Methods: RAW264.7 cells were treated with LPS and/or indicated concentrations of SIN. Inflammatory cytokine production, such as TNF-α, IL-1β, and IL-6, was detected by ELISA. Expression of microRNA-155 (miR-155), SOCS1 and NF-κB was assessed by qRT-PCR and Western blot, separately. Simultaneously, miR-155 inhibitor and SOCS1 SiRNA were transfected to observe the regulative effects of SIN on the expression of miR-155, SOCS1, and NF-κB.
Results: Our result showed that SIN treatment significantly reduced LPS-induced inflammatory cytokine release, suppressed the expression of miR-155, enhanced SOCS1 expression at mRNA and protein levels, and prevented NF-ĸB transcription.
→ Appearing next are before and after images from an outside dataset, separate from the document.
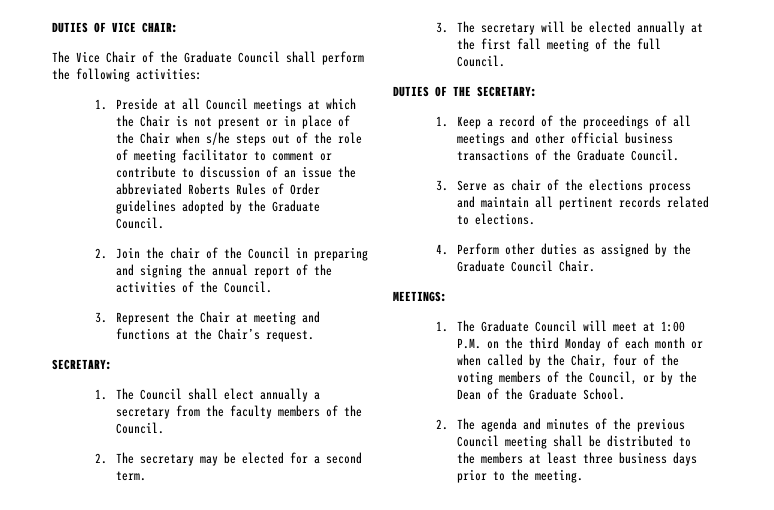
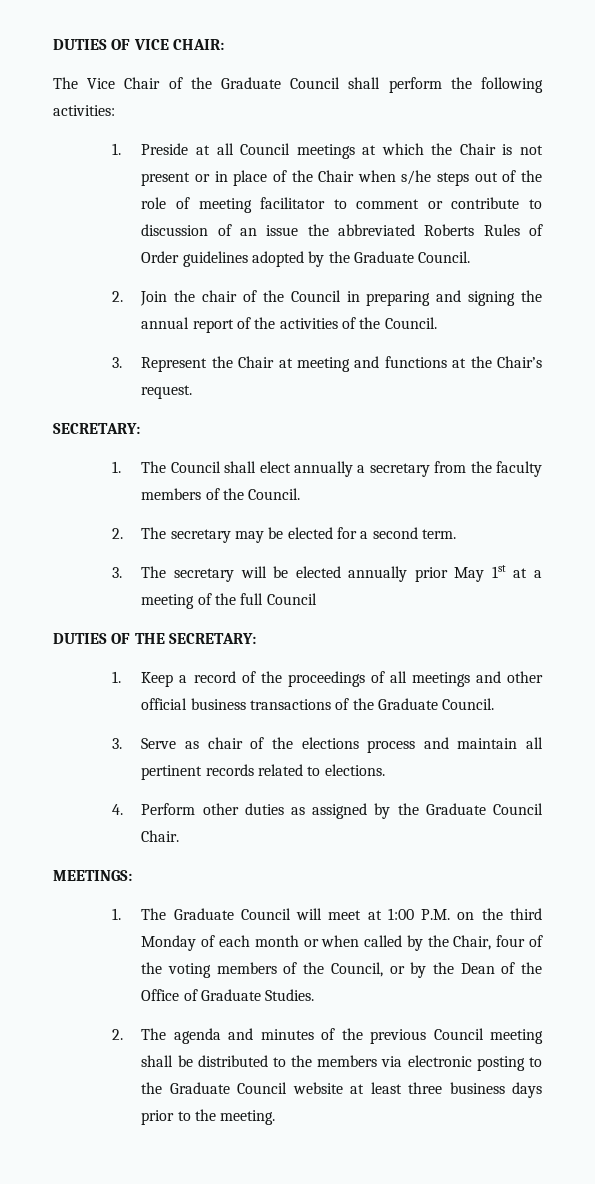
[691,23,704,33] [457,38,542,50] at the first fall -> [414,565,542,582] prior May 1st at a
[457,55,506,67] Council. -> [266,593,317,605] Council
[529,388,626,400] Graduate School. -> [141,989,315,1001] Office of Graduate Studies.
(524, 458) none -> [381,1055,543,1071] [141,1082,343,1094] via electronic posting to the Graduate Council website

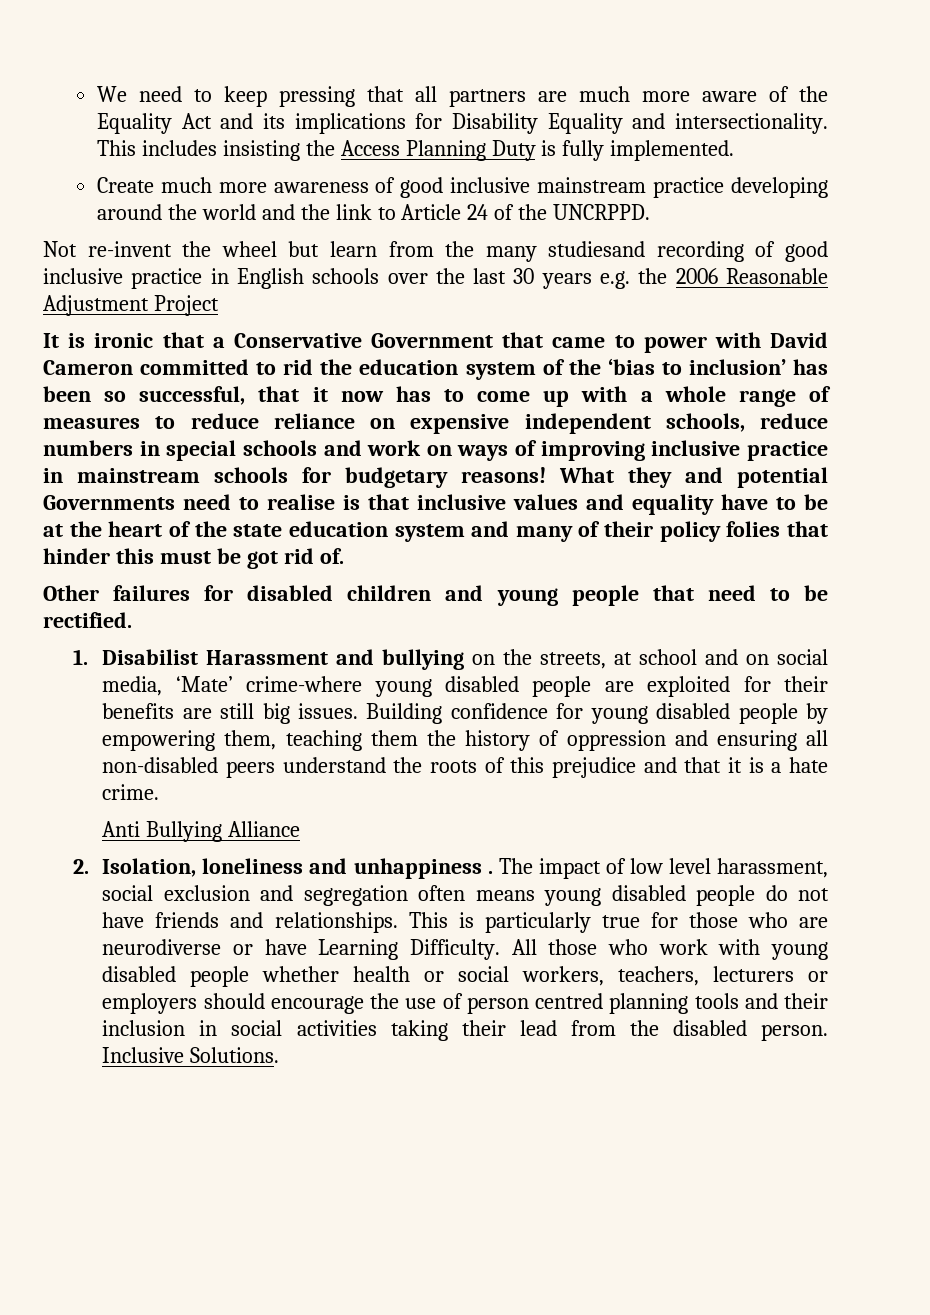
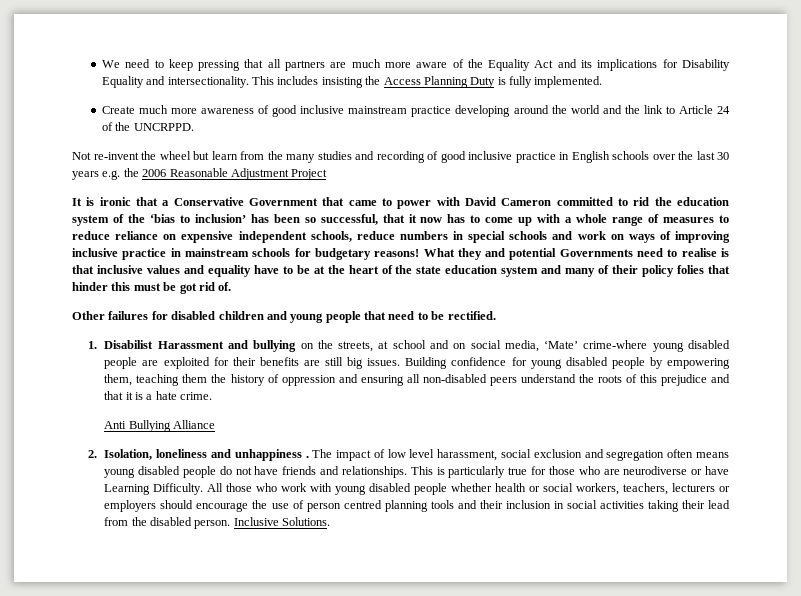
[548,241,646,257] studiesand -> [317,151,374,160] studies and

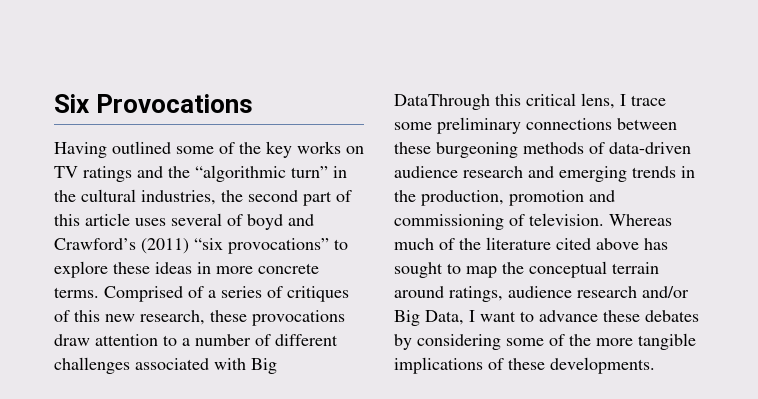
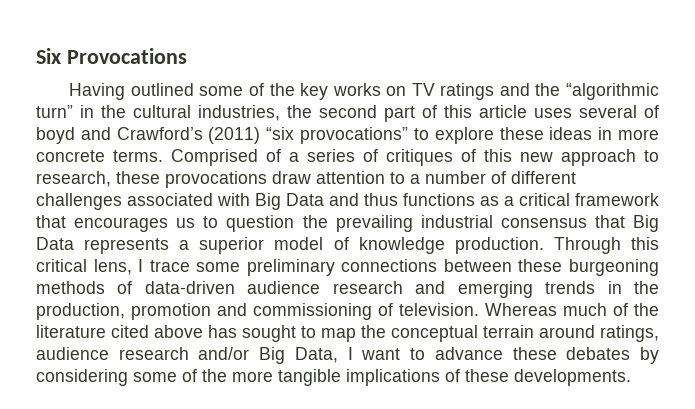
(135, 318) none -> [561,149,659,166] approach to
[394,94,490,110] DataThrough -> [286,193,659,206] [36,215,660,232] [36,237,621,254] Data and thus functions as a critical framework that encourages us to question the prevailing industrial consensus that Big Data represents a superior model of knowledge production. Through

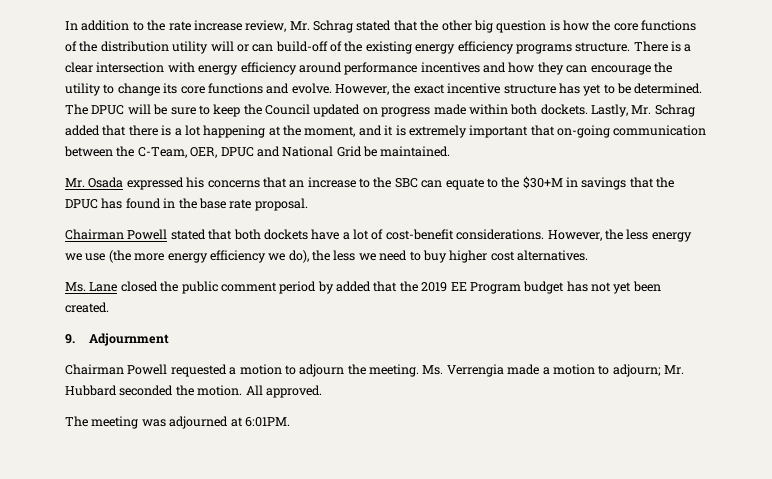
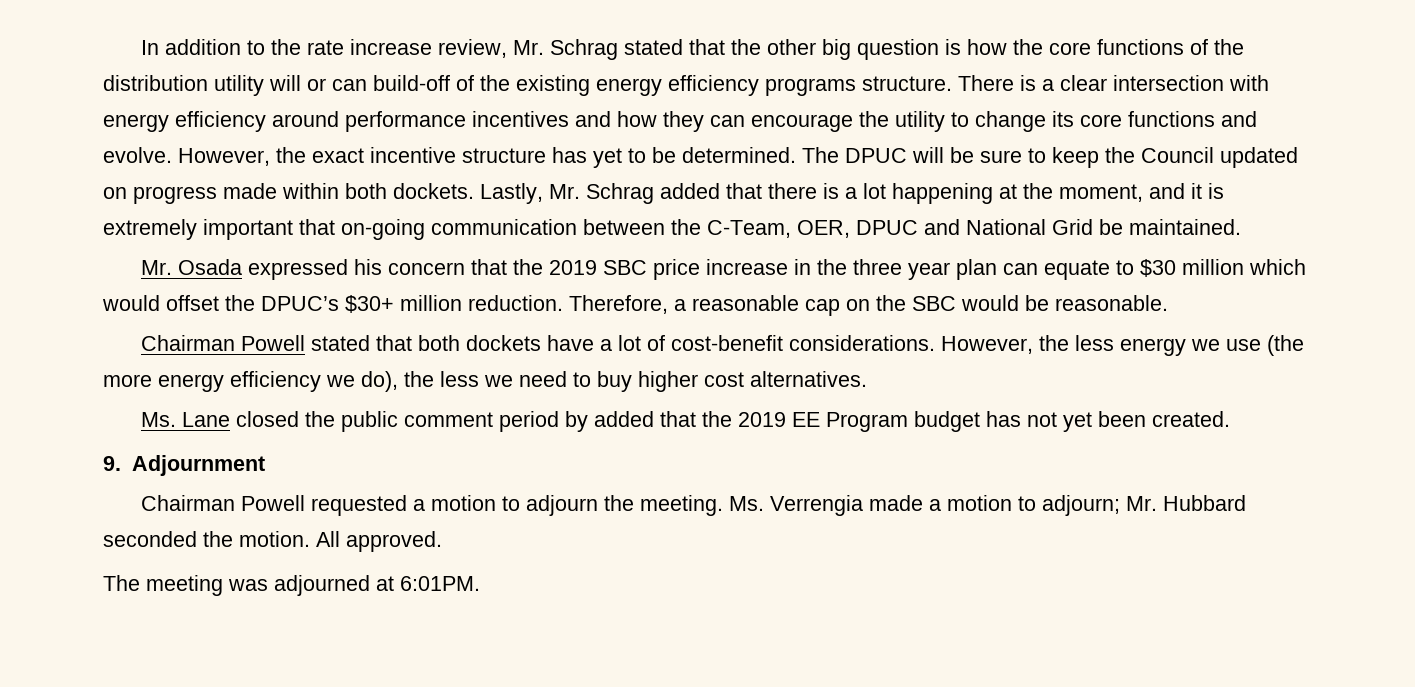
[207,176,675,190] [65,198,308,211] concerns that an increase to the SBC can equate to the $30+M in savings that the DPUC has found in the base rate proposal. -> [387,259,1306,280] [102,295,1168,316] concern that the 2019 SBC price increase in the three year plan can equate to $30 million which would offset the DPUC’s $30+ million reduction. Therefore, a reasonable cap on the SBC would be reasonable.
Furthermore, transfection of miR-155 inhibitor and SOCS1 SiRNA emphasized that the regulation of miR-155, SOCS1, and NF-ĸB was associated with the anti-inflammatory activation of SIN in LPS-treated macrophages.
Conclusions: This study indicated that SIN alleviated LPS-induced inflammatory responses in RAW264.7 macrophages by downregulating miR-155 and upregulating SOCS1, at least partly, leading to the suppression of NF-ĸB transcription. These findings suggest that SIN might be developed as an alternative and promising drug for the treatment of inflammatory diseases.
Disclosure statement
The authors declare that they have no conflict of interest in this work.